## EXERCISE AIM
Recast the lines below as a JSON list of strings, one string per line and no blank lines, covering everything from the line that contains "this one: 9,12" down to the line that contains "The watch says 7,20,48", both included.

Records excerpted from a collection:

══════════

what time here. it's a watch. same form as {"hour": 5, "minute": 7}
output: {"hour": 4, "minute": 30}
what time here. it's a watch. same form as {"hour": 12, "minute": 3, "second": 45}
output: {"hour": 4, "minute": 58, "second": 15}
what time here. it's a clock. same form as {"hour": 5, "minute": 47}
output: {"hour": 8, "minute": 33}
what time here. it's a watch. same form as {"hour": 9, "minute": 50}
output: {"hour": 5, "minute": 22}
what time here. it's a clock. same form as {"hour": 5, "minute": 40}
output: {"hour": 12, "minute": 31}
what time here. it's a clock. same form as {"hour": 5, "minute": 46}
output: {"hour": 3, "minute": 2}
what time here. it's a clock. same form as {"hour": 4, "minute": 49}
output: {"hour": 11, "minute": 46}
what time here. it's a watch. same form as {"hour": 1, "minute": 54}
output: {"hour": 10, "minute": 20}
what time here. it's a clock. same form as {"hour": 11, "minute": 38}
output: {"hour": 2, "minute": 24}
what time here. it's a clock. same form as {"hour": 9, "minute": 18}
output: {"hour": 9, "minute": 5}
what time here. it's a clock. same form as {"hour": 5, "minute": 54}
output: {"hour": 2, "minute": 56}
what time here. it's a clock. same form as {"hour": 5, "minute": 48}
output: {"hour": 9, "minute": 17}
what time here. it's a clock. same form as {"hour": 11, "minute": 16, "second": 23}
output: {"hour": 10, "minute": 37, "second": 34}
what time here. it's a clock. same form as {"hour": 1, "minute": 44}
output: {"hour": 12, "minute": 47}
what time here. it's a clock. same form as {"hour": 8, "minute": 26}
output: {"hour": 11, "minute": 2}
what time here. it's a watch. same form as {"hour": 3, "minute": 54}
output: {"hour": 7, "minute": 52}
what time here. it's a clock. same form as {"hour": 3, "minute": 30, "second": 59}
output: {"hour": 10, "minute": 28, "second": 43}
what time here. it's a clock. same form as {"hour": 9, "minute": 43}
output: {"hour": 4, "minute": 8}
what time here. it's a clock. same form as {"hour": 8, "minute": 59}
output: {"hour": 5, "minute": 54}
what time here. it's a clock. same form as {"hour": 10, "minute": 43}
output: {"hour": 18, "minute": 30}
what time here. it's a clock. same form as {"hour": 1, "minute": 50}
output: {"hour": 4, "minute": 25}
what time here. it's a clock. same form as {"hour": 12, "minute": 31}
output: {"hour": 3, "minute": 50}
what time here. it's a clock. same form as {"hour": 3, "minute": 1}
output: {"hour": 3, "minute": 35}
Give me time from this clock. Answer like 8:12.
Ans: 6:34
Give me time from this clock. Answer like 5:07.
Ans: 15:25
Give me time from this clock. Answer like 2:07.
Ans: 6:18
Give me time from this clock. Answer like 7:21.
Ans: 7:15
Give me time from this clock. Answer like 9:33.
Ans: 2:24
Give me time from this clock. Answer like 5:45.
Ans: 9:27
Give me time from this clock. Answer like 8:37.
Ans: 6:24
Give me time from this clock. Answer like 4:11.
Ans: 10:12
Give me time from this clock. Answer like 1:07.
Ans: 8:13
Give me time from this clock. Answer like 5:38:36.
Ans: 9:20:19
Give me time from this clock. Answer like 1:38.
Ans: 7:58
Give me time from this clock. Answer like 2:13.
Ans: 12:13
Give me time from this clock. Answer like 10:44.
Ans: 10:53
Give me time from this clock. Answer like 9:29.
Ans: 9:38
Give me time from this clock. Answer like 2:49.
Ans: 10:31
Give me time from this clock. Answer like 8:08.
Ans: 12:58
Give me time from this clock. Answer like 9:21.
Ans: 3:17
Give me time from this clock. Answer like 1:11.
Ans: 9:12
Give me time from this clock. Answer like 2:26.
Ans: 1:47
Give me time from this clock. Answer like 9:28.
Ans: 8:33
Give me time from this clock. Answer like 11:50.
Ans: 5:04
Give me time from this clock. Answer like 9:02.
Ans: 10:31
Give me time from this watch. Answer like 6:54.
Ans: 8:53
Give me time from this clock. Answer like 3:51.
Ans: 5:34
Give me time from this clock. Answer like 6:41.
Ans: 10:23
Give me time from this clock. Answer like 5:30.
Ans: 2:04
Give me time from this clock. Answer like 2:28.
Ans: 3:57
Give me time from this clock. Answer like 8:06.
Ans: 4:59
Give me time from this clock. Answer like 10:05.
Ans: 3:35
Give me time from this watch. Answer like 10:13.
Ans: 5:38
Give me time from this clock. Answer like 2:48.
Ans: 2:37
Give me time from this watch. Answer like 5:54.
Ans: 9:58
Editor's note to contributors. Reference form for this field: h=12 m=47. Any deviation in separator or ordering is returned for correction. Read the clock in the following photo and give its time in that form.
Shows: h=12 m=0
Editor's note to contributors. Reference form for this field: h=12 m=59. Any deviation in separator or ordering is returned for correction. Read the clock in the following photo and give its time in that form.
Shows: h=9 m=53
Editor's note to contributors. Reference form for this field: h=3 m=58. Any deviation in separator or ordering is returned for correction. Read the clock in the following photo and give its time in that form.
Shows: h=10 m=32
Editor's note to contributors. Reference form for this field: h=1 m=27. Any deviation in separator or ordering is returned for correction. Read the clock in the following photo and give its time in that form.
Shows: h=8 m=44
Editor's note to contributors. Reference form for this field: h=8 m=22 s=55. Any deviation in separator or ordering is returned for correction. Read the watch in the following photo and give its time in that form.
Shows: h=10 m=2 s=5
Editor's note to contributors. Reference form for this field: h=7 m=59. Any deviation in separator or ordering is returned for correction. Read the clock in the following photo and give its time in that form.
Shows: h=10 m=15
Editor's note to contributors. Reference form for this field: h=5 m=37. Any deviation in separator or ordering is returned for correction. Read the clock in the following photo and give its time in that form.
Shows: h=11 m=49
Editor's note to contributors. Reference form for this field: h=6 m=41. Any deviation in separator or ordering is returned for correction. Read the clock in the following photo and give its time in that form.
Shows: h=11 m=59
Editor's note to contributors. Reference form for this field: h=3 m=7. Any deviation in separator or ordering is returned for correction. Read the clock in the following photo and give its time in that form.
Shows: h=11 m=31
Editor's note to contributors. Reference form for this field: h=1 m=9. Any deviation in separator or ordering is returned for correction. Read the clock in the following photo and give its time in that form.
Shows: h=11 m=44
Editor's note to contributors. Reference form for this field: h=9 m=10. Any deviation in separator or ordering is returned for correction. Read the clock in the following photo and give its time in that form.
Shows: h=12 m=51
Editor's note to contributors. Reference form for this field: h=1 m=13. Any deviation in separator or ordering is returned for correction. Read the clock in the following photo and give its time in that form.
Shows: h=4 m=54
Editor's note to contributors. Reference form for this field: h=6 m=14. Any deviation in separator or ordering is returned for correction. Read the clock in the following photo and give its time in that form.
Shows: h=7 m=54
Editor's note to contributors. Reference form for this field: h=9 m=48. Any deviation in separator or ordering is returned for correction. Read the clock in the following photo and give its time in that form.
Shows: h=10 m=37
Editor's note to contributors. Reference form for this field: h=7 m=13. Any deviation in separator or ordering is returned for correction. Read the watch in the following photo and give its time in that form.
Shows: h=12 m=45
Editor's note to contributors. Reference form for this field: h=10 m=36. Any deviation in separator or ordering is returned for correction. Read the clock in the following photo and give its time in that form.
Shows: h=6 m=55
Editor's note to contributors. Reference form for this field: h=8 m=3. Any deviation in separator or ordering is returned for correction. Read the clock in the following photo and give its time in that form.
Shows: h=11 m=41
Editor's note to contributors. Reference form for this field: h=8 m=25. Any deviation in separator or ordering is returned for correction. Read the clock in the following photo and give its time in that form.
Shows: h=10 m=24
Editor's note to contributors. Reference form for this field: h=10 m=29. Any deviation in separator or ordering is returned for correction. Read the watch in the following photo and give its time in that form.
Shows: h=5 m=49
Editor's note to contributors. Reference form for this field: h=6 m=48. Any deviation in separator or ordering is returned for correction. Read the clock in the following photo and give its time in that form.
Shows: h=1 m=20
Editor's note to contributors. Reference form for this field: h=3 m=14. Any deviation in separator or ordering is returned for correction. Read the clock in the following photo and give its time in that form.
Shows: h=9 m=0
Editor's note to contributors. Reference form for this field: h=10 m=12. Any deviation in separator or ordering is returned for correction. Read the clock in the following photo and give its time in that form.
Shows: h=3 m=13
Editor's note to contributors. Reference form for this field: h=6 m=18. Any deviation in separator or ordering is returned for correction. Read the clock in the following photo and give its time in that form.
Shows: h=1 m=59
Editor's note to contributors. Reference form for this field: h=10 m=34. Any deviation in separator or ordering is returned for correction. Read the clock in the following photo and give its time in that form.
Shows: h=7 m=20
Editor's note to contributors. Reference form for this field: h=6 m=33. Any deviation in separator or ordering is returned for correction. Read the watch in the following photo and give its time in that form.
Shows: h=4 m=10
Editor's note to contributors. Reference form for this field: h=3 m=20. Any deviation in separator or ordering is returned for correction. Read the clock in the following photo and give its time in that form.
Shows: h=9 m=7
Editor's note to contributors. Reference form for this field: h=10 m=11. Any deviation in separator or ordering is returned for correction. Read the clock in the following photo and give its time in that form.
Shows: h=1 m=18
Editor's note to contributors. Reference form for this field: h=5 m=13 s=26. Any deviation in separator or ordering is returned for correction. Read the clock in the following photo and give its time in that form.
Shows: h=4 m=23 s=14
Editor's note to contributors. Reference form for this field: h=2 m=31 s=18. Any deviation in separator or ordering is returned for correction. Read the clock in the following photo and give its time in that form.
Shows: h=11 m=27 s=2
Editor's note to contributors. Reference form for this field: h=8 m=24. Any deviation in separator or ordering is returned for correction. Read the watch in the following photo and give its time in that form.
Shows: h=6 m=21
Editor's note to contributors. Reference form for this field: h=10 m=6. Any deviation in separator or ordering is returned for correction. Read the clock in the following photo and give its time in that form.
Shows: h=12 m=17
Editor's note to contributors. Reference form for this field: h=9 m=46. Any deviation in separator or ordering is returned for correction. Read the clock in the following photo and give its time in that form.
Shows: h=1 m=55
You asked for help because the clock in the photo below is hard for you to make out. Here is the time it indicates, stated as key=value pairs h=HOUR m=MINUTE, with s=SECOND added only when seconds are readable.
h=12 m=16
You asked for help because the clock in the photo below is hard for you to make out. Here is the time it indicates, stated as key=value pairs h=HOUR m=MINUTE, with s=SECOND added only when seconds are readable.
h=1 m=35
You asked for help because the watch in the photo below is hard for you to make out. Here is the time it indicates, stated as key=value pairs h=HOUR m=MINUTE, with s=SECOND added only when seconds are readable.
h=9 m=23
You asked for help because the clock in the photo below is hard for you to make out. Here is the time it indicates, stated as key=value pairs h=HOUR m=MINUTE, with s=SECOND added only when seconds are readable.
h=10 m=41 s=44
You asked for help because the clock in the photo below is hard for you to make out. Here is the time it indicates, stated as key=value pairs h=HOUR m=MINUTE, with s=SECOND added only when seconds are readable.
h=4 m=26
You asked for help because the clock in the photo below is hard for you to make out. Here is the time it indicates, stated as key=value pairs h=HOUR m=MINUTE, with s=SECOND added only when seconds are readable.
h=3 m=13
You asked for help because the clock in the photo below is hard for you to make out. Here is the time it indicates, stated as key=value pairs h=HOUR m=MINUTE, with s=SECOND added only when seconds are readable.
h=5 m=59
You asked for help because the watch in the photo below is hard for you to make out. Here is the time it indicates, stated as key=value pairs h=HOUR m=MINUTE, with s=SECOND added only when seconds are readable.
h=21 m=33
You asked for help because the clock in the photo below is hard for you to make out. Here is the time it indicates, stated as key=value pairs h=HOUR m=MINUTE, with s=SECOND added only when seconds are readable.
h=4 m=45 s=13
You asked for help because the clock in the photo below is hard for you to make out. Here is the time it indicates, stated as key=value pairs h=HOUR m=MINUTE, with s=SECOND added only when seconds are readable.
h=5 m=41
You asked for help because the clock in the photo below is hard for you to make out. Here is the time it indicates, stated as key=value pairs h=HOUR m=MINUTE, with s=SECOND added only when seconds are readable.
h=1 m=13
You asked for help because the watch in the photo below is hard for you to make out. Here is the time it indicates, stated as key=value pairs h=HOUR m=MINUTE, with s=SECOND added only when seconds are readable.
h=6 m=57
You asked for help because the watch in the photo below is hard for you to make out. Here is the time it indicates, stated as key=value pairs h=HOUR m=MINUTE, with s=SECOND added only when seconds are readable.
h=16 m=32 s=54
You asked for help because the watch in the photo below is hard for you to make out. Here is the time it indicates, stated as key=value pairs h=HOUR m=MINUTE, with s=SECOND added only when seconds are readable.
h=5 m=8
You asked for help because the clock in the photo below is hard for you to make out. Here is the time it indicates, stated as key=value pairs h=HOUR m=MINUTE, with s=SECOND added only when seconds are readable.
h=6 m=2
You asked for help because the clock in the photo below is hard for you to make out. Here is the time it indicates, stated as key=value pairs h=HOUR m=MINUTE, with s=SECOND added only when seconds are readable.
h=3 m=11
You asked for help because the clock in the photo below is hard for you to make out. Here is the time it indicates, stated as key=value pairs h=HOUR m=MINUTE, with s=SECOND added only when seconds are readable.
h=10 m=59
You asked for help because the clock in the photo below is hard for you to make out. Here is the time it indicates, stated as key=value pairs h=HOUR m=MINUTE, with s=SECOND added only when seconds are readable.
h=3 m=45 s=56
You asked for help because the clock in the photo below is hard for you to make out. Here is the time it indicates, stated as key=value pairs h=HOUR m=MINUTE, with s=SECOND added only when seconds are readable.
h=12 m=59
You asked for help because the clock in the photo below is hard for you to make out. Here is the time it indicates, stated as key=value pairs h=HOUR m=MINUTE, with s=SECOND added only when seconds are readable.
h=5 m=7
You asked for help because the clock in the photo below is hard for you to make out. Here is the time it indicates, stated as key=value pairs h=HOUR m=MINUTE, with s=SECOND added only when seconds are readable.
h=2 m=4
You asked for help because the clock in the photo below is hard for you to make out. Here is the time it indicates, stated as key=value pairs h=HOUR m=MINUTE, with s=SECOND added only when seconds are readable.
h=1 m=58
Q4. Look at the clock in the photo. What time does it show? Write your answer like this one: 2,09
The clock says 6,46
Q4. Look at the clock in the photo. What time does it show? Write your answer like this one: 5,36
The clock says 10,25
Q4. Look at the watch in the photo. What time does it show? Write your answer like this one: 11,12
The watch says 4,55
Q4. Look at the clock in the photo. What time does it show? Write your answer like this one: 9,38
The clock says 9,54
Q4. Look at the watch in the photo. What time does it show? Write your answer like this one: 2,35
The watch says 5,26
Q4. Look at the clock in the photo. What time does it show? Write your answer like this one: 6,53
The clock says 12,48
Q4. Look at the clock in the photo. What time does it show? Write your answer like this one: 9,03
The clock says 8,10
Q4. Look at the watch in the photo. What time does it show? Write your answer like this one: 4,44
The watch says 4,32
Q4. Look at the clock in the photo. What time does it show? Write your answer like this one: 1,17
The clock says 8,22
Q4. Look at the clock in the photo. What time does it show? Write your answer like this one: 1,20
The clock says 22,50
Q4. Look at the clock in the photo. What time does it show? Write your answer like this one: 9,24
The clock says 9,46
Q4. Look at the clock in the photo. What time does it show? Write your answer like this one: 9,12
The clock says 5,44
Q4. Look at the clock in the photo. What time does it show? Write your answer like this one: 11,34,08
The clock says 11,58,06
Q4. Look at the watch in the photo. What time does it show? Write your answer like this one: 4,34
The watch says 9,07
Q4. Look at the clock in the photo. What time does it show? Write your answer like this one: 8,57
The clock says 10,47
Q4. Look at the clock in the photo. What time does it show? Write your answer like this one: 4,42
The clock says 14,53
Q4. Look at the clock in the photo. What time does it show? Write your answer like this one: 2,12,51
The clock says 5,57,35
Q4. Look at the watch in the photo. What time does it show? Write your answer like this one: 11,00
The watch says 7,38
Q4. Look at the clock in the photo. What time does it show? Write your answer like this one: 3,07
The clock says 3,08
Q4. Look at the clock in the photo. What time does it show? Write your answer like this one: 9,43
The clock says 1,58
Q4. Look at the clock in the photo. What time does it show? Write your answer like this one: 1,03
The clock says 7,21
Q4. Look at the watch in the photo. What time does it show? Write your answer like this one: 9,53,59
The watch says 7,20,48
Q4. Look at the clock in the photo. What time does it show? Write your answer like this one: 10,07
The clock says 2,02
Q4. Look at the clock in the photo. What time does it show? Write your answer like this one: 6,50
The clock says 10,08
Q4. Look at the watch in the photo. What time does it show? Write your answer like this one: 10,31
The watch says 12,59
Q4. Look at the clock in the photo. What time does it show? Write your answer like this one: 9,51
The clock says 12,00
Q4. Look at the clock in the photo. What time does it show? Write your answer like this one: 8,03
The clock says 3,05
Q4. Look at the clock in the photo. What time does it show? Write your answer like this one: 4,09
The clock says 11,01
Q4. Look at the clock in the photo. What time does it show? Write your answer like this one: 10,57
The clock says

══════════

## EXERCISE ANSWER
[
  "Q4. Look at the clock in the photo. What time does it show? Write your answer like this one: 9,12",
  "The clock says 5,44",
  "Q4. Look at the clock in the photo. What time does it show? Write your answer like this one: 11,34,08",
  "The clock says 11,58,06",
  "Q4. Look at the watch in the photo. What time does it show? Write your answer like this one: 4,34",
  "The watch says 9,07",
  "Q4. Look at the clock in the photo. What time does it show? Write your answer like this one: 8,57",
  "The clock says 10,47",
  "Q4. Look at the clock in the photo. What time does it show? Write your answer like this one: 4,42",
  "The clock says 14,53",
  "Q4. Look at the clock in the photo. What time does it show? Write your answer like this one: 2,12,51",
  "The clock says 5,57,35",
  "Q4. Look at the watch in the photo. What time does it show? Write your answer like this one: 11,00",
  "The watch says 7,38",
  "Q4. Look at the clock in the photo. What time does it show? Write your answer like this one: 3,07",
  "The clock says 3,08",
  "Q4. Look at the clock in the photo. What time does it show? Write your answer like this one: 9,43",
  "The clock says 1,58",
  "Q4. Look at the clock in the photo. What time does it show? Write your answer like this one: 1,03",
  "The clock says 7,21",
  "Q4. Look at the watch in the photo. What time does it show? Write your answer like this one: 9,53,59",
  "The watch says 7,20,48"
]